ANTRIM, Northern Ireland, (Reuters) – The dissident republican group Real IRA claimed responsibility yesterday for killing two British soldiers in Northern Ireland, one of the worst attacks since a 1998 peace deal stemmed years of violence.
Gunmen shot the soldiers as they picked up pizzas at the gates of an army base near Antrim on Saturday night. Four people, including two pizza delivery men, were wounded.
A caller to the Sunday Tribune newspaper claimed responsibility for the shooting in the name of the South Antrim brigade of the Real IRA.
“He said he made, and the Real IRA made, no apology for targeting British soldiers while they remained what he called occupying the north of Ireland,” Suzanne Breen, a journalist at the newspaper, told Sky News.
The Real IRA, a splinter group from the Irish Republican Army, carried out the deadliest single bombing of Northern Ireland’s sectarian “Troubles” in the market town of Omagh in August 1998. Twenty-nine people were killed.
Northern Ireland’s former foes vowed the killings in Antrim would not plunge the province into a new cycle of violence.
“Their intention is to bring British soldiers back onto the streets. They want to destroy the progress of recent times and to plunge Ireland back into conflict,” said Sinn Fein President Gerry Adams, for years the face of republican opposition to British rule in Northern Ireland.

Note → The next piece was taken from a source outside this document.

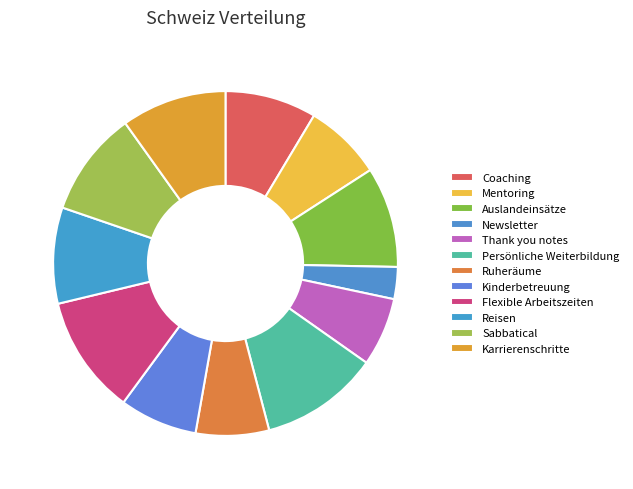

What is the smallest slice in the pie chart?

Newsletter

The victims were collecting the pizza at the Massereene barracks near Antrim, 15 miles (25 km) northwest of Belfast, when the gunmen pulled up in a vehicle and opened fire.
After an initial burst of gunfire, the attackers walked up and shot the victims as they lay on the ground, Irish state broadcaster RTE said.
The two soldiers who were killed were in their 20s and due to fly out for duty in Afghanistan. They were the first British soldiers to be killed in Northern Ireland for 12 years.
Police said one of the delivery men, a Polish national, was critically injured.
The 1998 Good Friday peace accord ended 30 years of conflict in Northern Ireland in which more than 3,000 people were killed. But sporadic violence, much of it crime-linked, has continued.
The IRA, which sought a united Ireland and drew support from the minority Roman Catholic community, and pro-British Protestant guerrilla groups agreed to ceasefires under the deal.
Saturday’s shooting followed a police warning last week that the threat from splinter groups from the Irish Republican Army was again high. It also came after reports, which angered nationalist politicians, that members of Britain’s Special Reconnaissance Regiment had returned to the province.
Northern Ireland First Minister Peter Robinson said IRA splinter groups and “crazies with guns in their hands” did not have public support. “Whether it’s the Real IRA or the Continuity, IRA they need to be defeated.”
The violence appeared to be a tactic to provoke a reaction from loyalist supporters of British rule, said Pete Shirlow, senior lecturer at Queen’s University Belfast School of Law.
The main threat was how those loyalists would react, he said. But there would need to be a sustained level of new violence for the peace process to risk breakdown.
“I don’t think we can go back to what we had (in the Troubles) but it creates unease, it creates uncertainty.”
Northern Ireland’s Deputy First Minister Martin McGuinness, a former IRA guerrilla commander turned peace negotiator, said elements in both the republican and loyalist camp were hostile to the peace process but they were in a minority.
“We have to move forward, keep our nerve and continue to show that politics works, because under no circumstances can we allow microgroups like this into the driving seat,” he told RTE.